→ THE PROBLEM:
Retype all of the data exactly as given.

→ SUPPLIED RECORDS:

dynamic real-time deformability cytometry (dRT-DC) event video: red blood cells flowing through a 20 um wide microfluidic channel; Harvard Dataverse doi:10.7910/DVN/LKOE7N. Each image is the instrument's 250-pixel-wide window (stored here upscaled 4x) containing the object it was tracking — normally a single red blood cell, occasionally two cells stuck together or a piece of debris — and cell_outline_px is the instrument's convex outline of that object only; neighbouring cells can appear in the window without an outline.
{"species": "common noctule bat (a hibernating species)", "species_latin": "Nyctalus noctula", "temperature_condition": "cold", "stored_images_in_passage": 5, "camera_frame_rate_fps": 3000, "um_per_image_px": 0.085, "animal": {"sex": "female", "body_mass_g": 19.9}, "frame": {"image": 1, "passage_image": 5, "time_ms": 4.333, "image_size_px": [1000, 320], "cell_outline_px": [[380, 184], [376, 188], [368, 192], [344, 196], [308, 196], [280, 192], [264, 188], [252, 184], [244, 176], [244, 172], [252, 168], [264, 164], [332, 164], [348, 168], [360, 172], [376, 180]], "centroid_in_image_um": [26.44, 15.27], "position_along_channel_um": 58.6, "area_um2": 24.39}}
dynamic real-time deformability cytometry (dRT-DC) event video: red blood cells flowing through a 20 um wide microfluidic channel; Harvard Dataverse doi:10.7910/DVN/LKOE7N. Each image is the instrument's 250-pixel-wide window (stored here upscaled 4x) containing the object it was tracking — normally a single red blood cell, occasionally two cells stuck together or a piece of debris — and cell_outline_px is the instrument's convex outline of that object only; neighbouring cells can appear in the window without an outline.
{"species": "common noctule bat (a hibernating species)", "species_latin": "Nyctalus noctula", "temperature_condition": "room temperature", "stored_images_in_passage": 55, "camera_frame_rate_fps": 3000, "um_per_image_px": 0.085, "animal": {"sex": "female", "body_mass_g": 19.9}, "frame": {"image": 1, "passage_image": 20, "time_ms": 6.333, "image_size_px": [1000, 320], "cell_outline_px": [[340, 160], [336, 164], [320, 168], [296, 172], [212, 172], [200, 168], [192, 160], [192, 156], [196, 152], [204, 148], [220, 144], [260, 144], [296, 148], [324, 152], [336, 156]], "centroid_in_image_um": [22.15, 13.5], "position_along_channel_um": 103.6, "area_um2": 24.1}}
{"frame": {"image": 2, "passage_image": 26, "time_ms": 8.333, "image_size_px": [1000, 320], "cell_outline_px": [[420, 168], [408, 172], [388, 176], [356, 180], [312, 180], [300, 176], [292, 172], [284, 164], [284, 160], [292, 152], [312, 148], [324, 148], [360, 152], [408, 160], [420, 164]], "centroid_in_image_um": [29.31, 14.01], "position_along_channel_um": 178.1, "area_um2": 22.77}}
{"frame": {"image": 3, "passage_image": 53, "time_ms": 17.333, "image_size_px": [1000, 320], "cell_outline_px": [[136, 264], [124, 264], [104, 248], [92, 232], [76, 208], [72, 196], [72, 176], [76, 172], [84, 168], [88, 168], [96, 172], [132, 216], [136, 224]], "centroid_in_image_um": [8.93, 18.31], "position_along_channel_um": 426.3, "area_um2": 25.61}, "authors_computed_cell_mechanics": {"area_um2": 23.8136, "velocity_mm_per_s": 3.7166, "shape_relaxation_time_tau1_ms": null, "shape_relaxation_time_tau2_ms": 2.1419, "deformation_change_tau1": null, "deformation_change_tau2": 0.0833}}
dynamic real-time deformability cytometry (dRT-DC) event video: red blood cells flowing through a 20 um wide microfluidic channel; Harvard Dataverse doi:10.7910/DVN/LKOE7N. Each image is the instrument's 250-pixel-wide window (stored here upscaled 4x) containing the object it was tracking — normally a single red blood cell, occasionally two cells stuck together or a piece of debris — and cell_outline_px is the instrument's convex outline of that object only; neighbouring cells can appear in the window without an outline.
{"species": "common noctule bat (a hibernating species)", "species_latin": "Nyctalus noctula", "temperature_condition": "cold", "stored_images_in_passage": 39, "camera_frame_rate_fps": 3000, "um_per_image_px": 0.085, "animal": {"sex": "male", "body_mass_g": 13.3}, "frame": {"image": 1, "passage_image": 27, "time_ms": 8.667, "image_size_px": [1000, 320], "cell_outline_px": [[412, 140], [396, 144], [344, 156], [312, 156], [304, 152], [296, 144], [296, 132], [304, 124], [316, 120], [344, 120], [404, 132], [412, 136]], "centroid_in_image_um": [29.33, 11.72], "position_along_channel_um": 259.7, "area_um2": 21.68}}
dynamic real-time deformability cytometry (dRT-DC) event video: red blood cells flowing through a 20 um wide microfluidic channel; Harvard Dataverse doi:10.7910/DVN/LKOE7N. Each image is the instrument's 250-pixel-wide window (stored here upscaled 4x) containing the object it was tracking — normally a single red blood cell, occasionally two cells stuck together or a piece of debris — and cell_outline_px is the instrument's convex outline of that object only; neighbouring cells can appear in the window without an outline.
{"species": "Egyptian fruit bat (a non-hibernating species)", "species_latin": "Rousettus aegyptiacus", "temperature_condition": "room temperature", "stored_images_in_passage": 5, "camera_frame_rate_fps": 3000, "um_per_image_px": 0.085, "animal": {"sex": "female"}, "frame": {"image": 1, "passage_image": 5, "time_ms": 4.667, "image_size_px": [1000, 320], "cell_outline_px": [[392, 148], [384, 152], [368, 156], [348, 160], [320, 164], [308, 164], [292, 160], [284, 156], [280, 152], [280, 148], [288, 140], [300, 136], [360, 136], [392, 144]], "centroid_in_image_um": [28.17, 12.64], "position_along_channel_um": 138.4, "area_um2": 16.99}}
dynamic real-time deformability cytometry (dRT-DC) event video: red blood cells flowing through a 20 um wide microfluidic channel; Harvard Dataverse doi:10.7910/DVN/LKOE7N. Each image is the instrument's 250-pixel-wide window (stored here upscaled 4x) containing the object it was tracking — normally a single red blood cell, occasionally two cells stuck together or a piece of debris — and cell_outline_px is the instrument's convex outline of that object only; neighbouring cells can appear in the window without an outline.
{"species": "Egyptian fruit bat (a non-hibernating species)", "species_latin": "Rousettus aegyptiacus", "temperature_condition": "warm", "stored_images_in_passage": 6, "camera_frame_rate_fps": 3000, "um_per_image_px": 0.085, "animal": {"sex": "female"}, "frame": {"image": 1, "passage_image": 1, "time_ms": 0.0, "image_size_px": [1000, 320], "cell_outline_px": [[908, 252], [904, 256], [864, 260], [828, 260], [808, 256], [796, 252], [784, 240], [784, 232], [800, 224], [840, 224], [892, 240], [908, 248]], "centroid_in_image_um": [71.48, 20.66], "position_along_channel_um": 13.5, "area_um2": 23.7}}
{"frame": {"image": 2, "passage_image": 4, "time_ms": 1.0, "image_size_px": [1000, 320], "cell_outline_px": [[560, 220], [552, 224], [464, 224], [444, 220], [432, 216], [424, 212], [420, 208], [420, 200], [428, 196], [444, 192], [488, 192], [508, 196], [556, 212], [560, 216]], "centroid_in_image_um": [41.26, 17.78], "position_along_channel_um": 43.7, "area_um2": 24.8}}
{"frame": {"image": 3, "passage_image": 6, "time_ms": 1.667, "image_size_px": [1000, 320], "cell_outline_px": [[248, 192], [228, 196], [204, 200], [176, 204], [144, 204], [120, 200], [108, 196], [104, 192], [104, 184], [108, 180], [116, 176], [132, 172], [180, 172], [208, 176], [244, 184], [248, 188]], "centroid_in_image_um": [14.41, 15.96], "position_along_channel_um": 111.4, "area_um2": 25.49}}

→ OUTPUT OF THE EXERCISE:
dynamic real-time deformability cytometry (dRT-DC) event video: red blood cells flowing through a 20 um wide microfluidic channel; Harvard Dataverse doi:10.7910/DVN/LKOE7N. Each image is the instrument's 250-pixel-wide window (stored here upscaled 4x) containing the object it was tracking — normally a single red blood cell, occasionally two cells stuck together or a piece of debris — and cell_outline_px is the instrument's convex outline of that object only; neighbouring cells can appear in the window without an outline.
{"species": "common noctule bat (a hibernating species)", "species_latin": "Nyctalus noctula", "temperature_condition": "cold", "stored_images_in_passage": 5, "camera_frame_rate_fps": 3000, "um_per_image_px": 0.085, "animal": {"sex": "female", "body_mass_g": 19.9}, "frame": {"image": 1, "passage_image": 5, "time_ms": 4.333, "image_size_px": [1000, 320], "cell_outline_px": [[380, 184], [376, 188], [368, 192], [344, 196], [308, 196], [280, 192], [264, 188], [252, 184], [244, 176], [244, 172], [252, 168], [264, 164], [332, 164], [348, 168], [360, 172], [376, 180]], "centroid_in_image_um": [26.44, 15.27], "position_along_channel_um": 58.6, "area_um2": 24.39}}
dynamic real-time deformability cytometry (dRT-DC) event video: red blood cells flowing through a 20 um wide microfluidic channel; Harvard Dataverse doi:10.7910/DVN/LKOE7N. Each image is the instrument's 250-pixel-wide window (stored here upscaled 4x) containing the object it was tracking — normally a single red blood cell, occasionally two cells stuck together or a piece of debris — and cell_outline_px is the instrument's convex outline of that object only; neighbouring cells can appear in the window without an outline.
{"species": "common noctule bat (a hibernating species)", "species_latin": "Nyctalus noctula", "temperature_condition": "room temperature", "stored_images_in_passage": 55, "camera_frame_rate_fps": 3000, "um_per_image_px": 0.085, "animal": {"sex": "female", "body_mass_g": 19.9}, "frame": {"image": 1, "passage_image": 20, "time_ms": 6.333, "image_size_px": [1000, 320], "cell_outline_px": [[340, 160], [336, 164], [320, 168], [296, 172], [212, 172], [200, 168], [192, 160], [192, 156], [196, 152], [204, 148], [220, 144], [260, 144], [296, 148], [324, 152], [336, 156]], "centroid_in_image_um": [22.15, 13.5], "position_along_channel_um": 103.6, "area_um2": 24.1}}
{"frame": {"image": 2, "passage_image": 26, "time_ms": 8.333, "image_size_px": [1000, 320], "cell_outline_px": [[420, 168], [408, 172], [388, 176], [356, 180], [312, 180], [300, 176], [292, 172], [284, 164], [284, 160], [292, 152], [312, 148], [324, 148], [360, 152], [408, 160], [420, 164]], "centroid_in_image_um": [29.31, 14.01], "position_along_channel_um": 178.1, "area_um2": 22.77}}
{"frame": {"image": 3, "passage_image": 53, "time_ms": 17.333, "image_size_px": [1000, 320], "cell_outline_px": [[136, 264], [124, 264], [104, 248], [92, 232], [76, 208], [72, 196], [72, 176], [76, 172], [84, 168], [88, 168], [96, 172], [132, 216], [136, 224]], "centroid_in_image_um": [8.93, 18.31], "position_along_channel_um": 426.3, "area_um2": 25.61}, "authors_computed_cell_mechanics": {"area_um2": 23.8136, "velocity_mm_per_s": 3.7166, "shape_relaxation_time_tau1_ms": null, "shape_relaxation_time_tau2_ms": 2.1419, "deformation_change_tau1": null, "deformation_change_tau2": 0.0833}}
dynamic real-time deformability cytometry (dRT-DC) event video: red blood cells flowing through a 20 um wide microfluidic channel; Harvard Dataverse doi:10.7910/DVN/LKOE7N. Each image is the instrument's 250-pixel-wide window (stored here upscaled 4x) containing the object it was tracking — normally a single red blood cell, occasionally two cells stuck together or a piece of debris — and cell_outline_px is the instrument's convex outline of that object only; neighbouring cells can appear in the window without an outline.
{"species": "common noctule bat (a hibernating species)", "species_latin": "Nyctalus noctula", "temperature_condition": "cold", "stored_images_in_passage": 39, "camera_frame_rate_fps": 3000, "um_per_image_px": 0.085, "animal": {"sex": "male", "body_mass_g": 13.3}, "frame": {"image": 1, "passage_image": 27, "time_ms": 8.667, "image_size_px": [1000, 320], "cell_outline_px": [[412, 140], [396, 144], [344, 156], [312, 156], [304, 152], [296, 144], [296, 132], [304, 124], [316, 120], [344, 120], [404, 132], [412, 136]], "centroid_in_image_um": [29.33, 11.72], "position_along_channel_um": 259.7, "area_um2": 21.68}}
dynamic real-time deformability cytometry (dRT-DC) event video: red blood cells flowing through a 20 um wide microfluidic channel; Harvard Dataverse doi:10.7910/DVN/LKOE7N. Each image is the instrument's 250-pixel-wide window (stored here upscaled 4x) containing the object it was tracking — normally a single red blood cell, occasionally two cells stuck together or a piece of debris — and cell_outline_px is the instrument's convex outline of that object only; neighbouring cells can appear in the window without an outline.
{"species": "Egyptian fruit bat (a non-hibernating species)", "species_latin": "Rousettus aegyptiacus", "temperature_condition": "room temperature", "stored_images_in_passage": 5, "camera_frame_rate_fps": 3000, "um_per_image_px": 0.085, "animal": {"sex": "female"}, "frame": {"image": 1, "passage_image": 5, "time_ms": 4.667, "image_size_px": [1000, 320], "cell_outline_px": [[392, 148], [384, 152], [368, 156], [348, 160], [320, 164], [308, 164], [292, 160], [284, 156], [280, 152], [280, 148], [288, 140], [300, 136], [360, 136], [392, 144]], "centroid_in_image_um": [28.17, 12.64], "position_along_channel_um": 138.4, "area_um2": 16.99}}
dynamic real-time deformability cytometry (dRT-DC) event video: red blood cells flowing through a 20 um wide microfluidic channel; Harvard Dataverse doi:10.7910/DVN/LKOE7N. Each image is the instrument's 250-pixel-wide window (stored here upscaled 4x) containing the object it was tracking — normally a single red blood cell, occasionally two cells stuck together or a piece of debris — and cell_outline_px is the instrument's convex outline of that object only; neighbouring cells can appear in the window without an outline.
{"species": "Egyptian fruit bat (a non-hibernating species)", "species_latin": "Rousettus aegyptiacus", "temperature_condition": "warm", "stored_images_in_passage": 6, "camera_frame_rate_fps": 3000, "um_per_image_px": 0.085, "animal": {"sex": "female"}, "frame": {"image": 1, "passage_image": 1, "time_ms": 0.0, "image_size_px": [1000, 320], "cell_outline_px": [[908, 252], [904, 256], [864, 260], [828, 260], [808, 256], [796, 252], [784, 240], [784, 232], [800, 224], [840, 224], [892, 240], [908, 248]], "centroid_in_image_um": [71.48, 20.66], "position_along_channel_um": 13.5, "area_um2": 23.7}}
{"frame": {"image": 2, "passage_image": 4, "time_ms": 1.0, "image_size_px": [1000, 320], "cell_outline_px": [[560, 220], [552, 224], [464, 224], [444, 220], [432, 216], [424, 212], [420, 208], [420, 200], [428, 196], [444, 192], [488, 192], [508, 196], [556, 212], [560, 216]], "centroid_in_image_um": [41.26, 17.78], "position_along_channel_um": 43.7, "area_um2": 24.8}}
{"frame": {"image": 3, "passage_image": 6, "time_ms": 1.667, "image_size_px": [1000, 320], "cell_outline_px": [[248, 192], [228, 196], [204, 200], [176, 204], [144, 204], [120, 200], [108, 196], [104, 192], [104, 184], [108, 180], [116, 176], [132, 172], [180, 172], [208, 176], [244, 184], [248, 188]], "centroid_in_image_um": [14.41, 15.96], "position_along_channel_um": 111.4, "area_um2": 25.49}}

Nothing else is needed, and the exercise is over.